Звонивший студент- однокурсник Дуракова Ракитин тоже работал по ночам. В больнице, расположенной на окраине города, в детском хирургическом отделении.
 Выдающимся студент, лучший на курсе, без всяких сомнений, во время обучения он постоянно лез в дебаты, при любом спорном случае высказывая свою точку зрения.
Думалось, что вот, не по делу, чего опять?
Но его неожиданные выпады, казавшиеся нелепыми на первый взгляд, оказывались пророчески верными. К нему постепенно невольно начали прислушиваться.
 В то же время он мог выдавать и перлы.
 На днях, например, на кафедре детских болезней он заявил, что череп ребенка при рахите приобретает «причудливые» формы.
…Словоохотливые вездесущие знакомые рассказали Климу, что в прошлые выходные, на чьем-то Дне рождения, на глазах, естественно, у этих знакомых, Ракитин жарко обнимал девушку, пытаясь дать волю рукам. На заднем плане веселья горел костер, шипело мясо на мангале, играла музыка…
- Что ты, что ты! – шутливо возмущалась девушка, пытаясь освободиться от несмелых притязаний.
- А чего я там не видел? – удивлялся в ответ он.
- Я женюсь в субботу,- продолжил Ракитин телефонный разговор. И помедлил. - Прошу быть у меня свидетелем.
Мягко говоря, для Дуракова это явилось неожиданностью.
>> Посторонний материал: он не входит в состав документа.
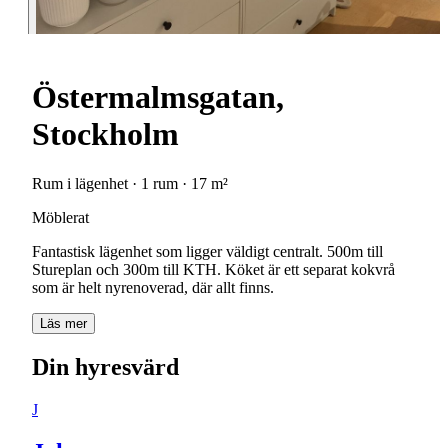
Östermalmsgatan,
Stockholm
Rum i lägenhet · 1 rum · 17 m²
Möblerat
Fantastisk lägenhet som ligger väldigt centralt. 500m till
Stureplan och 300m till KTH. Köket är ett separat kokvrå
som är helt nyrenoverad, där allt finns.
Läs mer
Din hyresvärd
J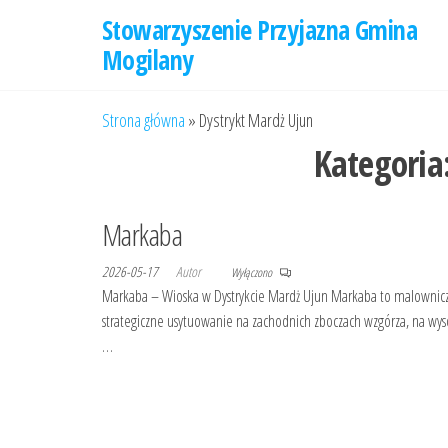
Przejdź
Stowarzyszenie Przyjazna Gmina
do
Mogilany
treści
Strona główna
»
Dystrykt Mardż Ujun
Kategoria
Markaba
2026-05-17
Autor
Wyłączono
Markaba – Wioska w Dystrykcie Mardż Ujun Markaba to malownicza 
strategiczne usytuowanie na zachodnich zboczach wzgórza, na wyso
…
Ракитин не был героем-любовником. Насколько он знал, вообще, до этого момента тот ни с кем не встречался.
Не менее он был обескуражен предложением быть свидетелем.
История про девушку и обнимание переставала быть фантастической.
-У меня костюма нет,- промямлил Клим в ответ неожиданно для себя. (Кстати, это было правдой.)
-Ну и что, это единственная проблема? Завтра поговорим,- Ракитин, похоже, собрался повесить трубку.
Неожиданная догадка пронзила Клима.
-Постой, кто она? - спросил он. - Это она? – Та? -Певица?
-Да… - Младше курсом… Замялся Ракитин. Он выдерживал паузы. -Нормально. Я тебе припас костюмчик… Но не для мероприятия, конечно. Он хрюкнул.
 -Хирургический, зелененький.
 И положил трубку.
…Ракитин впервые увидел ее на втором курсе института, выступающую на сцене. Во время традиционного осеннего представления старших студентов для первокурсников данного заведения.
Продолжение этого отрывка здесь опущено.